Climate Change and Environmental Impact Cheat Sheet
A printable reference covering greenhouse effect, radiative forcing, carbon footprint, sea-level rise, feedbacks, and environmental impacts for grades 9-11.
Climate change and environmental impact connect Earth systems, human activity, and measurable changes in air, water, land, and ecosystems. This cheat sheet helps students organize the main causes, evidence, formulas, and consequences of a warming planet. It is useful for comparing data, interpreting graphs, and explaining how environmental changes affect people and biodiversity. The core ideas include the greenhouse effect, carbon emissions, radiative forcing, feedback loops, and climate impacts such as sea-level rise and habitat loss. Important formulas help estimate carbon footprint, percent change, temperature anomaly, and absorbed solar energy. Students should understand both mitigation, which reduces causes of climate change, and adaptation, which reduces harm from climate impacts.
Key Facts
- Temperature anomaly is calculated as anomaly = measured temperature - long-term average temperature.
- Percent change is calculated as percent change = ((new value - old value) / old value) x 100.
- Carbon footprint can be estimated with carbon footprint = activity amount x emission factor.
- Approximate carbon dioxide radiative forcing is ΔF = 5.35 ln(C / C0), where C is current CO2 concentration and C0 is the starting concentration.
- Absorbed solar radiation can be estimated as absorbed energy = incoming solar energy x (1 - albedo).
- A higher albedo means more sunlight is reflected, while a lower albedo means more sunlight is absorbed by Earth’s surface.
- Sea-level rise is caused mainly by thermal expansion of warming seawater and added water from melting land ice.

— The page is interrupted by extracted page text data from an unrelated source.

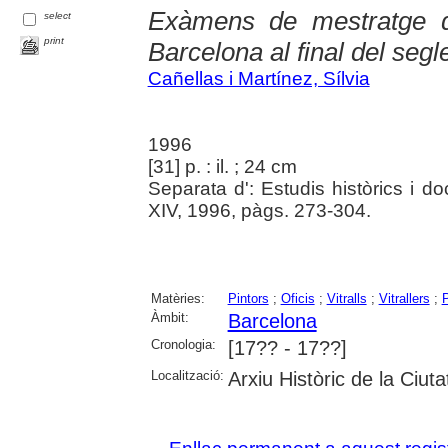
Exàmens de mestratge de
select
print
Barcelona al final del segl
Cañellas i Martínez, Sílvia
1996
[31] p. : il. ; 24 cm
Separata d': Estudis històrics i d
XIV, 1996, pàgs. 273-304.
Matèries:
Pintors
;
Oficis
;
Vitralls
;
Vitrallers
;
P
Àmbit:
Barcelona
Cronologia:
[17?? - 17??]
Localització:
Arxiu Històric de la Ciut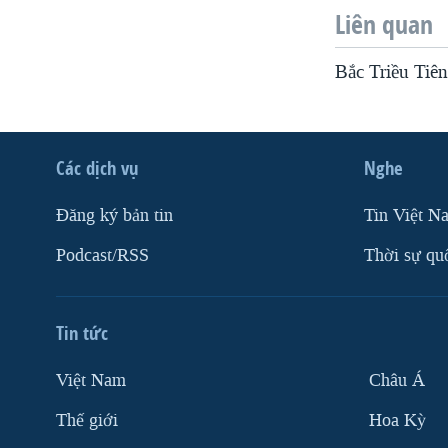
Liên quan
Bắc Triều Tiên
Các dịch vụ
Nghe
Ðăng ký bản tin
Tin Việt N
Podcast/RSS
Thời sự qu
Tin tức
Việt Nam
Châu Á
Thế giới
Hoa Kỳ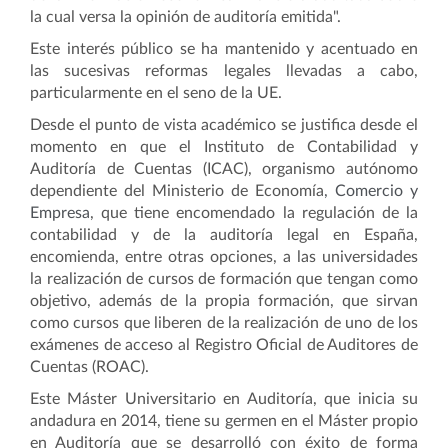
la cual versa la opinión de auditoría emitida".
Este interés público se ha mantenido y acentuado en
las sucesivas reformas legales llevadas a cabo,
particularmente en el seno de la UE.
Desde el punto de vista académico se justifica desde el
momento en que el Instituto de Contabilidad y
Auditoría de Cuentas (ICAC), organismo autónomo
dependiente del Ministerio de Economía
, Comercio y
Empresa
, que tiene encomendado la regulación de la
contabilidad y de la auditoría legal en España,
encomienda, entre otras opciones, a las universidades
la realización de cursos de formación que tengan como
objetivo, además de la propia formación, que sirvan
como cursos que liberen de la realización de uno de los
exámenes de acceso al Registro Oficial de Auditores de
Cuentas (ROAC).
Este Máster Universitario en Auditoría, que inicia su
andadura en 2014, tiene su germen en el Máster propio
en Auditoría que se desarrolló con éxito de forma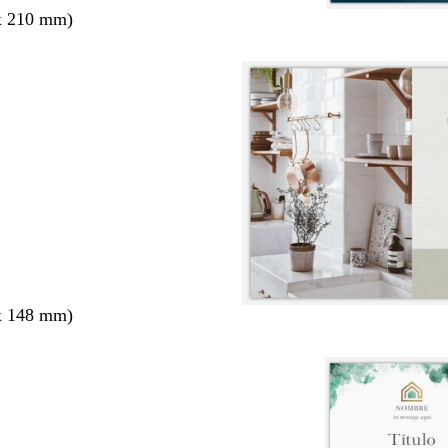
x 210 mm)
x 148 mm)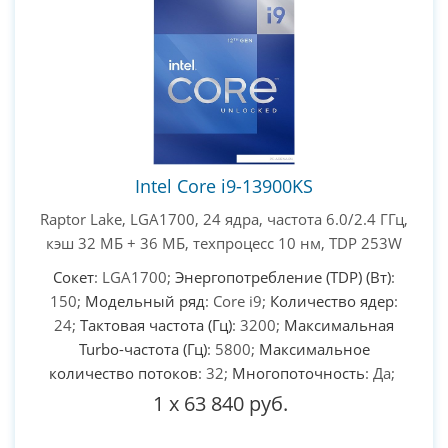
PC-Arena на карте Москвы — Яндекс Карты
Intel Core i9-13900KS
Raptor Lake, LGA1700, 24 ядра, частота 6.0/2.4 ГГц,
кэш 32 МБ + 36 МБ, техпроцесс 10 нм, TDP 253W
Сокет
: LGA1700;
Энергопотребление (TDP) (Вт)
:
150;
Модельный ряд
: Core i9;
Количество ядер
:
24;
Тактовая частота (Гц)
: 3200;
Максимальная
Turbo-частота (Гц)
: 5800;
Максимальное
количество потоков
: 32;
Многопоточность
: Да;
1
x
63 840 руб.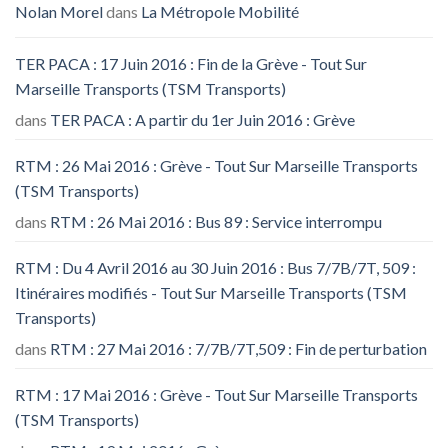
Nolan Morel
dans
La Métropole Mobilité
TER PACA : 17 Juin 2016 : Fin de la Grève - Tout Sur
Marseille Transports (TSM Transports)
dans
TER PACA : A partir du 1er Juin 2016 : Grève
RTM : 26 Mai 2016 : Grève - Tout Sur Marseille Transports
(TSM Transports)
dans
RTM : 26 Mai 2016 : Bus 89 : Service interrompu
RTM : Du 4 Avril 2016 au 30 Juin 2016 : Bus 7/7B/7T, 509 :
Itinéraires modifiés - Tout Sur Marseille Transports (TSM
Transports)
dans
RTM : 27 Mai 2016 : 7/7B/7T,509 : Fin de perturbation
RTM : 17 Mai 2016 : Grève - Tout Sur Marseille Transports
(TSM Transports)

- Mitigation reduces greenhouse gas emissions, while adaptation changes human systems to reduce damage from climate impacts.
Vocabulary
- Greenhouse effect
- The natural process in which gases in the atmosphere absorb and re-emit infrared radiation, keeping Earth warmer than it would be otherwise.
- Greenhouse gas
- A gas such as carbon dioxide, methane, nitrous oxide, or water vapor that traps heat in Earth’s atmosphere.
- Radiative forcing
- A measure of how much a factor changes the balance between incoming solar energy and outgoing heat energy.
- Carbon footprint
- The total amount of greenhouse gases released directly or indirectly by a person, product, activity, or organization.
- Climate feedback
- A process that increases or decreases an initial climate change, such as ice melting and reducing Earth’s albedo.
- Biodiversity
- The variety of living organisms in an ecosystem, region, or the entire planet.
Common Mistakes to Avoid
- Confusing weather and climate, which is wrong because weather describes short-term conditions while climate describes long-term patterns over many years.
- Saying ozone depletion is the main cause of climate change, which is wrong because modern warming is driven mainly by increased greenhouse gases trapping infrared radiation.

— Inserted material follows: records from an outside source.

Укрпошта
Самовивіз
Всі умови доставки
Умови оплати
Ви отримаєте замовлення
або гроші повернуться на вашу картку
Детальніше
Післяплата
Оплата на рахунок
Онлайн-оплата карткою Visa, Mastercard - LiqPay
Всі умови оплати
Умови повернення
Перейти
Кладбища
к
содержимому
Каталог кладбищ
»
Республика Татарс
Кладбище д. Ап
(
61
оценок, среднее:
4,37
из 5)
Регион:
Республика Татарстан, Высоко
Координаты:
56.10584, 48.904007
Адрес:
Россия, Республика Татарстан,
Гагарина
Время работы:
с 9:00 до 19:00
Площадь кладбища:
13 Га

- Treating a temperature anomaly as the actual temperature, which is wrong because an anomaly shows the difference from a baseline average.
- Ignoring units in emission calculations, which is wrong because carbon footprint = activity amount x emission factor only works when the units match correctly.
- Assuming every environmental impact has one cause, which is wrong because climate impacts often involve interacting factors such as land use, pollution, resource demand, and warming.
Practice Questions
- 1 A city’s average summer temperature was 24.5°C during the baseline period and 26.1°C this year. What is the temperature anomaly?
- 2 A student drives 120 km in a car with an emission factor of 0.20 kg CO2 per km. What is the carbon footprint of the trip?
- 3 Atmospheric CO2 increases from 280 ppm to 420 ppm. Using ΔF = 5.35 ln(C / C0), estimate the radiative forcing.
- 4 Explain how melting Arctic sea ice can create a positive feedback loop that increases warming.